What is a healthy MQL-to-SQL conversion rate?
For B2B SaaS, a conversion rate of 15–20% is considered healthy. Below 10% typically indicates a lead quality problem — either the scoring model is too loose or marketing is optimizing for volume over fit. Above 25–30% can mean the threshold is too strict and some qualified prospects are being filtered out before SDR outreach. The most important thing is to track the rate consistently and understand the trend — a rate that was 18% and is now 10% is a more urgent problem than a steady 12% rate.
How often should the MQL definition and scoring model be updated?
Quarterly reviews are best practice, with a deeper annual recalibration. Each quarterly review should compare the firmographic and behavioral attributes of leads that converted to SQL against those that didn't — and adjust point values accordingly. Annual recalibration should align the scoring model with any ICP shifts, new product capabilities, or changes in the buyer journey. Scoring models that go more than 18 months without review typically drift significantly out of alignment with current buyer behavior.

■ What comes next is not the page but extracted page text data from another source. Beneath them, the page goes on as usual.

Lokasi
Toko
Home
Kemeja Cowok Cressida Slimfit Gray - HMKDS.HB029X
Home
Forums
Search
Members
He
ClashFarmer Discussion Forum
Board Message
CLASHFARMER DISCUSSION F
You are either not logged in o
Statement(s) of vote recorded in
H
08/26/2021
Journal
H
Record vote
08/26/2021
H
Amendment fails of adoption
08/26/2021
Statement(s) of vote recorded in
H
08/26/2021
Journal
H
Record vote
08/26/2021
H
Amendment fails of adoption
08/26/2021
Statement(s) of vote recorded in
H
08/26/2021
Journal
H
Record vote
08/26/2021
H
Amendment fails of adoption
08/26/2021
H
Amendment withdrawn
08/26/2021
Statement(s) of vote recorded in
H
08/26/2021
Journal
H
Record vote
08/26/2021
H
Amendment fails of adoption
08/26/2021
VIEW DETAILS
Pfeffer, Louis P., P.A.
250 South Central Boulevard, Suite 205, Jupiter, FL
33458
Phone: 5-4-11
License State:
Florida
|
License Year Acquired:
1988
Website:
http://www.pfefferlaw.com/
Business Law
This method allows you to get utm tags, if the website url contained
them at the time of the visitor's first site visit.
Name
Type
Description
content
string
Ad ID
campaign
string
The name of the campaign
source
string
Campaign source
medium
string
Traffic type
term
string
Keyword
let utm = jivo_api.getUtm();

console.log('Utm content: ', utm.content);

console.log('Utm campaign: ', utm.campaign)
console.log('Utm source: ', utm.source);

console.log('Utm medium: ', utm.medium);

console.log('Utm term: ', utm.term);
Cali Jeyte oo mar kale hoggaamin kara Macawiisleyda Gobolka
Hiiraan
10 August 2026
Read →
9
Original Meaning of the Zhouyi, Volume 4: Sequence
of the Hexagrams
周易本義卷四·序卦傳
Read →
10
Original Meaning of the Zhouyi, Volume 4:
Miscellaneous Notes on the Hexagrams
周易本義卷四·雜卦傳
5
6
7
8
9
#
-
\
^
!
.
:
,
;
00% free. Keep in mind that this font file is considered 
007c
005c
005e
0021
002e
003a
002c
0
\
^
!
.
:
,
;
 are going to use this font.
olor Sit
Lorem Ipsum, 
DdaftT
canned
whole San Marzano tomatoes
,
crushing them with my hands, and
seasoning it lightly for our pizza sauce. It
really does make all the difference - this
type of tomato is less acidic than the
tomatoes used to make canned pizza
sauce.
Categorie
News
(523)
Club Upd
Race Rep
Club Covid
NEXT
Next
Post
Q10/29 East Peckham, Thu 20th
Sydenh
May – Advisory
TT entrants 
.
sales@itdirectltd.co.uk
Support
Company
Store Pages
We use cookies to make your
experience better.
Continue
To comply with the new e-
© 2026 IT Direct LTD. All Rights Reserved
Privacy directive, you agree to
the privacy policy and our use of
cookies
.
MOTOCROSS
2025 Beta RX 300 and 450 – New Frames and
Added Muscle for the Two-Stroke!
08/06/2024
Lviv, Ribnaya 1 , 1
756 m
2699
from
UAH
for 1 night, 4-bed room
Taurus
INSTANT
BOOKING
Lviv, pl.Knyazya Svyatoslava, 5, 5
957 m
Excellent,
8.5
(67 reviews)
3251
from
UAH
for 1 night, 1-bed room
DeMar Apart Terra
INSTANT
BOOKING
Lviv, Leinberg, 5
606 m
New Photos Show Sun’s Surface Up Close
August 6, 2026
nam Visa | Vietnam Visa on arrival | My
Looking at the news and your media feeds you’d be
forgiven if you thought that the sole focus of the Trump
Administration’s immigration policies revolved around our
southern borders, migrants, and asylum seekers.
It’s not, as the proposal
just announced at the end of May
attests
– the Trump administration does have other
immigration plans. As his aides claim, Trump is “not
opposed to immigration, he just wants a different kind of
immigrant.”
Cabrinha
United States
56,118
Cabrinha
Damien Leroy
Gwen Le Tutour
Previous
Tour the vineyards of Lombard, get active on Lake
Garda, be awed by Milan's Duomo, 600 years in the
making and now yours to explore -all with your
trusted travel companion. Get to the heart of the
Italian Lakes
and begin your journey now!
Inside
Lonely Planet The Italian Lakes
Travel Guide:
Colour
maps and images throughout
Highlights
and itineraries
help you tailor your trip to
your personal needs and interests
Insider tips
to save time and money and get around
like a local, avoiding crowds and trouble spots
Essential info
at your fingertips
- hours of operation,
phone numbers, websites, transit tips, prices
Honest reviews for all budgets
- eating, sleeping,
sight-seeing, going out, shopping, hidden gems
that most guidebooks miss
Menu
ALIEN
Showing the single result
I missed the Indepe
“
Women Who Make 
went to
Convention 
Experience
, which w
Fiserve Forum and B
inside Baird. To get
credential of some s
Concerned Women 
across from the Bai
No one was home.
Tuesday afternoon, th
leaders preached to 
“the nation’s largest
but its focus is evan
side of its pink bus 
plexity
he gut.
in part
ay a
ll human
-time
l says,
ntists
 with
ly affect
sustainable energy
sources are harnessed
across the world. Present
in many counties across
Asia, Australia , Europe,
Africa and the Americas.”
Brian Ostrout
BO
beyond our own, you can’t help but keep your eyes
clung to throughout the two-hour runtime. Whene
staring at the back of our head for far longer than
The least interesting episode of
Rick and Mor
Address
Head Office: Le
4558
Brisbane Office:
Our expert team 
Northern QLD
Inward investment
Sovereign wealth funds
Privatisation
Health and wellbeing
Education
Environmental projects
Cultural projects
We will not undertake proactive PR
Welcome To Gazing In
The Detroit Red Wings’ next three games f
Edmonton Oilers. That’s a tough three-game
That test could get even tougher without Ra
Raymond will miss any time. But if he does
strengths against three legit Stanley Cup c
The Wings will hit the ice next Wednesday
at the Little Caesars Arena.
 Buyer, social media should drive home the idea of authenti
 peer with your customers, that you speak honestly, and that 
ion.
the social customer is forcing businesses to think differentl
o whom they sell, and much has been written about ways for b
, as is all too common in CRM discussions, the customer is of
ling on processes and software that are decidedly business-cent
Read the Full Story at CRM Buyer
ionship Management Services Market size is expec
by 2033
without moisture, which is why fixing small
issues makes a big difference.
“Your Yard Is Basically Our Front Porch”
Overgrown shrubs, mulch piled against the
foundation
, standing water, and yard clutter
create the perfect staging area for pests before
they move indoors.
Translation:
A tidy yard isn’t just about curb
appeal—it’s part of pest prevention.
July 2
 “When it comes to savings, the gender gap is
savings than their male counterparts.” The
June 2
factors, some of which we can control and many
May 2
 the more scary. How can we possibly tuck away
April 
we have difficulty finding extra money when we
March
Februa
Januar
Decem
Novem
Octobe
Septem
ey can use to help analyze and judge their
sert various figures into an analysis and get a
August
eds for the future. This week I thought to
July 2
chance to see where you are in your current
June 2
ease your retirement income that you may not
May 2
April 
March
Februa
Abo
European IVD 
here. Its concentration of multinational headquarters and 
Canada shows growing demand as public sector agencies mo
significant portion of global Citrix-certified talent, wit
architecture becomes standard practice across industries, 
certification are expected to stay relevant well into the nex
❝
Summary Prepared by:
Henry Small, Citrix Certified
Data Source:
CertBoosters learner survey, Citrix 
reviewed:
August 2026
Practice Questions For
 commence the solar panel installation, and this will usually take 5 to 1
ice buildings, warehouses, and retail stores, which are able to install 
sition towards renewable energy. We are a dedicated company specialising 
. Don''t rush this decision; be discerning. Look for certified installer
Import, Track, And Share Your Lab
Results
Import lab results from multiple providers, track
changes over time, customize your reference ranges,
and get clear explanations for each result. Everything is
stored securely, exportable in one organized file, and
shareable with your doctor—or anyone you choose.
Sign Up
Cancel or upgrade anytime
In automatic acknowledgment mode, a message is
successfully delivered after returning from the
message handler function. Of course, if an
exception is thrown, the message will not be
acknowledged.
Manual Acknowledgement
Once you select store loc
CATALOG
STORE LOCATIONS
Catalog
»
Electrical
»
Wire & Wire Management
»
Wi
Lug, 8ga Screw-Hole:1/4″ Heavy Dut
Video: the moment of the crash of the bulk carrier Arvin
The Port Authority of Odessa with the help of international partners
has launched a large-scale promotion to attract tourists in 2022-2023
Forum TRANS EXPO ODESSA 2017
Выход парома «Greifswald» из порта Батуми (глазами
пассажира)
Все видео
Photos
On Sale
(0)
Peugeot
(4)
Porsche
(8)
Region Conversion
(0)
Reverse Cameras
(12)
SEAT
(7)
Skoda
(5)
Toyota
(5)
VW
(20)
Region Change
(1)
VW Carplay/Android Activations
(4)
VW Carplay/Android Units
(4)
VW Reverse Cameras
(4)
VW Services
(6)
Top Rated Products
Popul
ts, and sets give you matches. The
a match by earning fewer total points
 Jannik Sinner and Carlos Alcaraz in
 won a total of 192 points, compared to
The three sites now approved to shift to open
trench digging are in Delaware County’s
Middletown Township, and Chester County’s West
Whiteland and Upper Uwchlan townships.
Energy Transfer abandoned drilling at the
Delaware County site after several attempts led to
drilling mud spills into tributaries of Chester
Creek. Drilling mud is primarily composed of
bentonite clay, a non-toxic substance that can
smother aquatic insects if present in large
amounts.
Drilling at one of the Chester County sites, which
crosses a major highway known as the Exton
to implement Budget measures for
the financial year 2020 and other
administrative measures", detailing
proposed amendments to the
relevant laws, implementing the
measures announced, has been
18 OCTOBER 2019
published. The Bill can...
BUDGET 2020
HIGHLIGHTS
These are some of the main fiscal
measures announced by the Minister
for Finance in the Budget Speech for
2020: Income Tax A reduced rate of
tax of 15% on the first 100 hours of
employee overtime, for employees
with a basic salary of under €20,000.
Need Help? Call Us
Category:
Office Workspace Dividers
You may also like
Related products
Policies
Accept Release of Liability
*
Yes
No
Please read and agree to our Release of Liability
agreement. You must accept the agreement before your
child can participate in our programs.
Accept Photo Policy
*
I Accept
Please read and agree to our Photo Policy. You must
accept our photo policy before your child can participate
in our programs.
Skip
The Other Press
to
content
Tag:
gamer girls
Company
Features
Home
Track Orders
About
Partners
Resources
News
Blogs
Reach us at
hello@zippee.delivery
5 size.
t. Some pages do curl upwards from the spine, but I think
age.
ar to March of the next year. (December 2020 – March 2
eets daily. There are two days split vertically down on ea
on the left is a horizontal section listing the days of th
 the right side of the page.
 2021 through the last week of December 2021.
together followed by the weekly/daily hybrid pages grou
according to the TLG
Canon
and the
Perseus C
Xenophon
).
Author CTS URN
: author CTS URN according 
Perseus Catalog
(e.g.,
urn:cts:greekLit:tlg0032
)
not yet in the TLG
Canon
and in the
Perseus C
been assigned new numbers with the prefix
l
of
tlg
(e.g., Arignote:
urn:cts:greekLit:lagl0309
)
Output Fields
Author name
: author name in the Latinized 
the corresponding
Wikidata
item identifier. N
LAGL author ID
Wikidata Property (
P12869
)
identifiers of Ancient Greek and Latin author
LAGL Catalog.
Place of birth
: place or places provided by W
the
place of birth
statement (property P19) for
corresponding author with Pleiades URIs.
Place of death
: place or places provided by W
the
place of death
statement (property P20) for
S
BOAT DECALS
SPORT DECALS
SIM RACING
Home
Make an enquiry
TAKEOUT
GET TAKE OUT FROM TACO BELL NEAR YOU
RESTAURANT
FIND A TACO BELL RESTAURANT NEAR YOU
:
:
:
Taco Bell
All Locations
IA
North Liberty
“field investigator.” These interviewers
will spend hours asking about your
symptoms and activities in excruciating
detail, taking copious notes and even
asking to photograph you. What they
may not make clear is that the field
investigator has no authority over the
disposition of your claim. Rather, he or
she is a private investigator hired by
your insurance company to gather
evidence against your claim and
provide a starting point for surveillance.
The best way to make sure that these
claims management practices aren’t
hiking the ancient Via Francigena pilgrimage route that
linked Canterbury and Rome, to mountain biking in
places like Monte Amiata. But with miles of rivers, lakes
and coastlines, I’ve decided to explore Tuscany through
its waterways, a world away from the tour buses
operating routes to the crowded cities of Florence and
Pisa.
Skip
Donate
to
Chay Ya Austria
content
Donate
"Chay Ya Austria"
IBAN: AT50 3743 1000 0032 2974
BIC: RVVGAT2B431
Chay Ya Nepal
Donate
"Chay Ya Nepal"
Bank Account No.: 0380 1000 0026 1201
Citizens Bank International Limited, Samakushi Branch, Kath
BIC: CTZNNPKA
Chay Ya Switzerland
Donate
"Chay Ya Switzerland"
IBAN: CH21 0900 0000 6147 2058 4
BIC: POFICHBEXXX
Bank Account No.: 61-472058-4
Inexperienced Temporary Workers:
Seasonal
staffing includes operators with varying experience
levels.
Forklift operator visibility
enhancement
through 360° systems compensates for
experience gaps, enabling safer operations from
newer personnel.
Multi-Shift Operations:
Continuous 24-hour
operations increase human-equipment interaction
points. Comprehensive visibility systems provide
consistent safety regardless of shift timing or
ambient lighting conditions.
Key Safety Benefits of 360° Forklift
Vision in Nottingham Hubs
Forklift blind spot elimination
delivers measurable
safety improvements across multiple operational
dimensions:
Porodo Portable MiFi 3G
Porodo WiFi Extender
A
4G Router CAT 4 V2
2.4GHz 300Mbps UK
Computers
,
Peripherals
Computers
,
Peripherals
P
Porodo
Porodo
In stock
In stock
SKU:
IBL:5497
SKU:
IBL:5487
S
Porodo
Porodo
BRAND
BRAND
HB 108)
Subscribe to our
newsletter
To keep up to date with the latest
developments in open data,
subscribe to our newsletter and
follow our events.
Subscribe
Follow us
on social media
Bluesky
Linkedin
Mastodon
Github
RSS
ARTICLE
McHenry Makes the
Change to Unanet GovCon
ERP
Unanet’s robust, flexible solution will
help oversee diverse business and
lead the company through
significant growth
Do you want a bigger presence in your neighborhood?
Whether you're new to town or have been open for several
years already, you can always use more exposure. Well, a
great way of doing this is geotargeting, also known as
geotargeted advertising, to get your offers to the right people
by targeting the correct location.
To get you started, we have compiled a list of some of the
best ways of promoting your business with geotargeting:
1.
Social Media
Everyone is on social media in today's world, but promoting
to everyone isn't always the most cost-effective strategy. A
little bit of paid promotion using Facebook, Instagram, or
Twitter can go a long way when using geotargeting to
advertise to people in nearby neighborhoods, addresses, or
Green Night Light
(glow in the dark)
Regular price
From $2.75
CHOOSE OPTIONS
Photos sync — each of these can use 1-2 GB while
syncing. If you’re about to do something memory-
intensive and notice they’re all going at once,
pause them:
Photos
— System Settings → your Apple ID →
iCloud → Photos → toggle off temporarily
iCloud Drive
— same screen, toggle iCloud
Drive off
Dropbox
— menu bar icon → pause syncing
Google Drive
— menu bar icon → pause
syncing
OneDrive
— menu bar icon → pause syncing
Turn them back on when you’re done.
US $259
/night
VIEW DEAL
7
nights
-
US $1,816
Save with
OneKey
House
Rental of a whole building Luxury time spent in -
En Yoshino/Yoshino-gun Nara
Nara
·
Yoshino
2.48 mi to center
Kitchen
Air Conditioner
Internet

What should SDRs do with MQLs that don't convert?
Every non-converted MQL should be dispositioned with a documented reason — not just marked as 'no response.' Common dispositions include: not a fit (wrong company size, wrong persona), timing issue (no active project, budget cycle mismatch), already a customer, or competitor already selected. These disposition codes feed back into the lead scoring model to reduce future false positives. Leads with a 'timing issue' disposition should be recycled back to a marketing nurture track with a re-engagement trigger date, not discarded permanently.